A company claims it will wait to move more crude MCHM from a storage site in Nitro, according to Tom Aluise, a spokesperson for the West Virginia Department of Environmental Protection.
The state agency has asked Freedom Industries to disclose whenever it plans to move crude MCHM, the chemical that contaminated the drinking water of nearly 300,000 West Virginians.
"We asked them to tell us ahead of time when they're going to start moving that stuff and when they're going to start selling it," Aluise said. "We thought it would be wise to issue a news release because of people's sensitivity to the odor."
On Jan. 9, first responders traced the leak to the Etowah River Terminal--a storage tank farm operated by Freedom. Investigators said they believe at least 10,000 gallons of the chemical escaped from a container.
A DEP order issued Jan. 10 forced Freedom to re-locate the chemical after they discovered a hole in the tank containing crude MCHM. Contractors transferred the remaining material to another Freedom entity, Poca Blending, in Nitro.
Days later, inspectors issued five violations to Freedom. They cited the company for a lack of secondary containment, a secondary safeguard to keep the chemical from leaking. Aluise said the company has transferred much of the material to double-walled Baker tanks, but he's not sure if enough of these containers were ordered.
In the meantime, Freedom has been continuing to sell the crude MCHM, according to Aluise. Tanker trucks transported thousands of gallons of the chemical this week. On Tuesday, approximately 4,100 gallons left Poca Blending; on Wednesday, 5865 gallons; on Thursday, 4,700 left.

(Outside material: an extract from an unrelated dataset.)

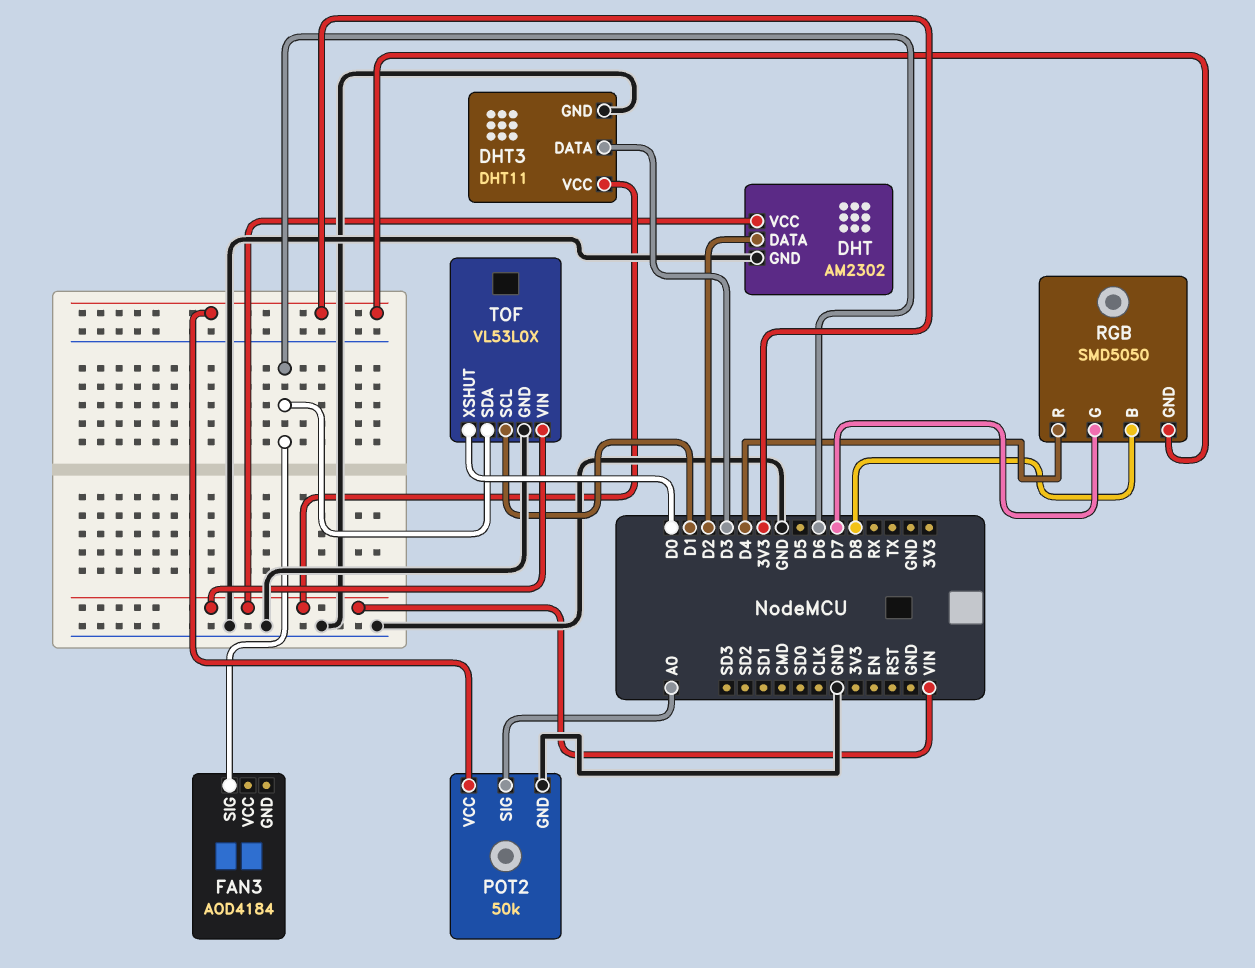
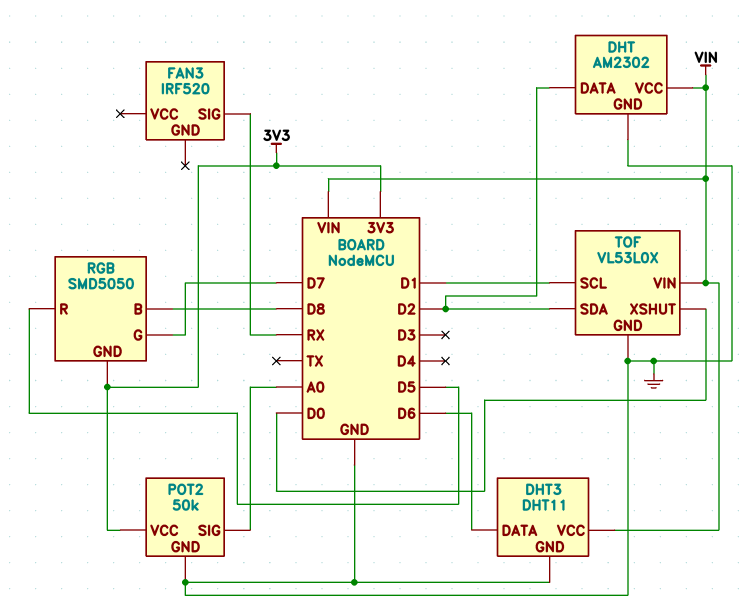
DHT3 pin DATA: D3 -> D6
FAN3: AOD4184 -> IRF520
FAN3 pin SIG: D6 -> RX
RGB pin R: D4 -> D5
TOF pin SDA: D6 -> D2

"They're not under any order to move that stuff off that site," Aluise said in a phone interview Jan. 7. "What they're doing, they're selling the product to customers."
Aluise said the next shipment of crude MCHM will leave Poca Blending in Nitro on Feb. 17. He could not immediately say why.
The DEP issued a news release Tuesday, announcing Freedom would be transferring 3,500 gallons of crude MCHM to Pennsylvania. Aluise revised that estimate to 4,100 Friday.
That tanker brought the chemical to the Dutch Run Prep Plant in Armstrong County, Penn., confirmed John Poister, a spokesperson for the Pennsylvania Department of Environmental Protection.
Dutch Run is operated by Freedom Industries' parent company, Rosebud Mining Company. The coal prep plant is located approximately 50 miles northeast of Pittsburgh.
Environmental regulators in Pennsylvania were not notified prior to the move, as first reported by the Pittsburgh Tribune-Review.
The PA DEP called their counterparts in West Virginia to learn more about the chemical, Aluise confirmed. This happened after crews had moved the chemical.
A local emergency manager was also left out of the loop.
"Yes, I would have appreciated a little more notification that this was coming to us," said Randy Brozenick, the director of the department public safety in Armstrong County.
Brozenick said he's been in contact with the PA DEP to best monitor the situation.
"They are meeting all DEP's requirement for the state to bring those chemicals here," Brozenick said.
In Pennsylvania, DEP regulations govern above-ground storage facilities. Brozenick said he can't remember any problems stemming from the Dutch Run prep plant, a facility that's stored crude MCHM in the past.
Approximately 90,000 gallons of crude MCHM remain at Poca Blending, according to Aluise. He said most of the material was stored at the site before the chemical leak.